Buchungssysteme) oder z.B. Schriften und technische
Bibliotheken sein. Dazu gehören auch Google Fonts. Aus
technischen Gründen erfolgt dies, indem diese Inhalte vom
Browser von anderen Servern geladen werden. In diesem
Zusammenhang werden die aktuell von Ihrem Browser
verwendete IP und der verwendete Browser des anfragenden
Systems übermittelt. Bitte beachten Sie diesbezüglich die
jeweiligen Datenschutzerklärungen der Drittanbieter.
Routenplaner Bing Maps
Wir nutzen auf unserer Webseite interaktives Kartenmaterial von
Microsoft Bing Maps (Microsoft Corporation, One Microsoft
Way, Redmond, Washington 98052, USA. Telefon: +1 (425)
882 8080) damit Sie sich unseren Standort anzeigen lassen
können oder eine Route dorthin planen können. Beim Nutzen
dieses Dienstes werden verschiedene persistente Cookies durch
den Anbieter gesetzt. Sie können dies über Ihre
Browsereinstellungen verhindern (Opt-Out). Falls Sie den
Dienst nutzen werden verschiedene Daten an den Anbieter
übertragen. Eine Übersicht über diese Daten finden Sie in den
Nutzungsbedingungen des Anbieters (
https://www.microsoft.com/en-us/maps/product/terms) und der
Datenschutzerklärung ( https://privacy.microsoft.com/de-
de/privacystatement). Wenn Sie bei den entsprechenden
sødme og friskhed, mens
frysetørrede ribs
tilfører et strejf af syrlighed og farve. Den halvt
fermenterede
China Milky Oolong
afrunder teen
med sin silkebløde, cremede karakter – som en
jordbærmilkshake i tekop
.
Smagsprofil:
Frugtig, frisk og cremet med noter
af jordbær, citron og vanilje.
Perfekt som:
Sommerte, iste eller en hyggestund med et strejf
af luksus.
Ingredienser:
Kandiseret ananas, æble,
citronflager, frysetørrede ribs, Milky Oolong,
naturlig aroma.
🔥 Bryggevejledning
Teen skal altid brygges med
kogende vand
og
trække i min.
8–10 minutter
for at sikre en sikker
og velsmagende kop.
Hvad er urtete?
· · · · · · ·
# WORK ORDER
Write out all of the records above exactly as they appear.

# RESPONSE AREA
Buchungssysteme) oder z.B. Schriften und technische
Bibliotheken sein. Dazu gehören auch Google Fonts. Aus
technischen Gründen erfolgt dies, indem diese Inhalte vom
Browser von anderen Servern geladen werden. In diesem
Zusammenhang werden die aktuell von Ihrem Browser
verwendete IP und der verwendete Browser des anfragenden
Systems übermittelt. Bitte beachten Sie diesbezüglich die
jeweiligen Datenschutzerklärungen der Drittanbieter.
Routenplaner Bing Maps
Wir nutzen auf unserer Webseite interaktives Kartenmaterial von
Microsoft Bing Maps (Microsoft Corporation, One Microsoft
Way, Redmond, Washington 98052, USA. Telefon: +1 (425)
882 8080) damit Sie sich unseren Standort anzeigen lassen
können oder eine Route dorthin planen können. Beim Nutzen
dieses Dienstes werden verschiedene persistente Cookies durch
den Anbieter gesetzt. Sie können dies über Ihre
Browsereinstellungen verhindern (Opt-Out). Falls Sie den
Dienst nutzen werden verschiedene Daten an den Anbieter
übertragen. Eine Übersicht über diese Daten finden Sie in den
Nutzungsbedingungen des Anbieters (
https://www.microsoft.com/en-us/maps/product/terms) und der
Datenschutzerklärung ( https://privacy.microsoft.com/de-
de/privacystatement). Wenn Sie bei den entsprechenden
sødme og friskhed, mens
frysetørrede ribs
tilfører et strejf af syrlighed og farve. Den halvt
fermenterede
China Milky Oolong
afrunder teen
med sin silkebløde, cremede karakter – som en
jordbærmilkshake i tekop
.
Smagsprofil:
Frugtig, frisk og cremet med noter
af jordbær, citron og vanilje.
Perfekt som:
Sommerte, iste eller en hyggestund med et strejf
af luksus.
Ingredienser:
Kandiseret ananas, æble,
citronflager, frysetørrede ribs, Milky Oolong,
naturlig aroma.
🔥 Bryggevejledning
Teen skal altid brygges med
kogende vand
og
trække i min.
8–10 minutter
for at sikre en sikker
og velsmagende kop.
Hvad er urtete?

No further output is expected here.